Man for the job: Willis gets state youth acceleration role

HOCKEY

HE’S been integral in turning Tamworth into the hockey force it is, and now Richard Willis has been enlisted to do the same statewide.

The former state junior and senior player and state coach has been appointed as the Hockey NSW 

Athlete Acceleration Program manager.

The position has been newly-created and will see Willis “looking after 120 of the top players between 16 and 18”.

“I’m really excited,” Willis said.

“I know it will be a huge challenge.” It will be a major career change after working for the past 25 years at South Tamworth Bowling Club and a big change for the “Willis family”, but it’s something of a dream job.

He’s basically getting paid to do what he has been doing in a volunteer capacity in Tamworth on a wider scale.

“There’s not many jobs you can do and get paid to do, and love,” he said. In this case work with and foster the best young hockey talent in the state.  

Hockey NSW operations manager Lauren Woods was in Tamworth this week holding workshops and helping Willis institute the actual athletic program around NSW.

She said the new program wouldhelp young players find a pathway to the higher levels.

She is also in awe of Willis’s long history with the game at the local level, through his NSW representative perfroamnces as a younger man and his coching successes with NSW junior teams in recent years.

The AAP program has been designed to comply with the Australian Sports Commission’s AWE (Australian Winning Edge) program, and is the flagship of Hockey NSW’s high performance 

development. 

“In theory it’s replacing the Emerging Talent Program, which was run by NSWIS,” Willis said.

Hockey NSW previously supported that program but has decided to establish one of its own.

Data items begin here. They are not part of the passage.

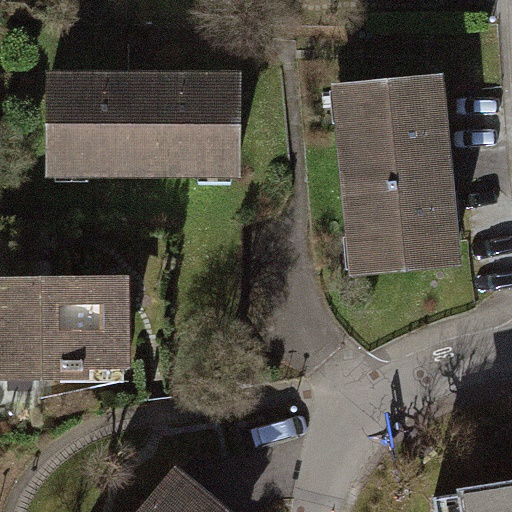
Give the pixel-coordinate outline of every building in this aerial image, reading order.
[(444,68),(337,78),(355,272),(461,263),(444,68)] [(237,69),(50,72),(52,167),(239,164),(237,69)] [(128,276),(0,278),(0,371),(130,369),(128,276)] [(245,511),(180,458),(134,511),(245,511)] [(511,511),(511,495),(434,505),(434,511),(511,511)]
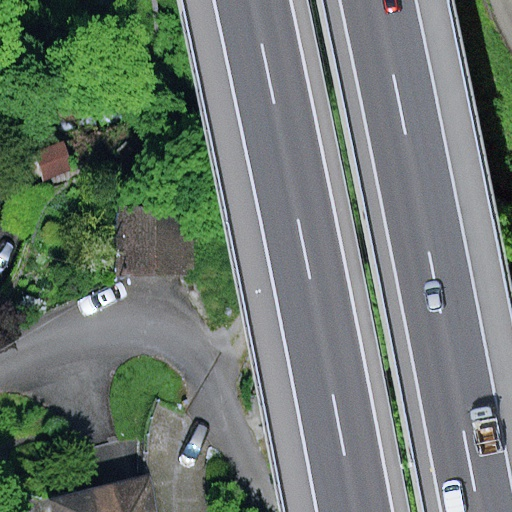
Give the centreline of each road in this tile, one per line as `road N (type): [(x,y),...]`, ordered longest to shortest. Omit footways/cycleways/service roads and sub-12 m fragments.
road 1 (track): [(390,511),(511,339),(511,15),(504,0)]
road 2 (motorway): [(248,0),(351,511)]
road 3 (motorway): [(481,511),(382,0)]
road 4 (residential): [(0,370),(82,331),(131,323),(158,329),(185,345),(216,381),(280,511)]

The basic principal will be the same as the NSWIS concept, and the program will still be linked with NSWIS. It will operate slightly differently.

“It’s (AAP) a broader base,” Willis said.

“There’s more athletes than the ETS and it has a more regionally-based focus.”

Instead of all the training being in Sydney, there’ll only be three sessions. The rest will be held regionally.

“It’s exciting times for the whole of the state,” Willis said with the recent appointment also of six Regional Coaching Coordinators (RCC).

The program has been set up to target the 16-18 age bracket for a reason. There is a percieved drop off in talent after that.

NSW hasn’t had the same success at U21 and Australian Hockey League (AHL) level as it has in the U13s, U15s, and to a degree U18s.

The job will mean Willis will have to take a step back from his involvement with Tamworth hockey, but he knows there’s plenty of good coaches to take over.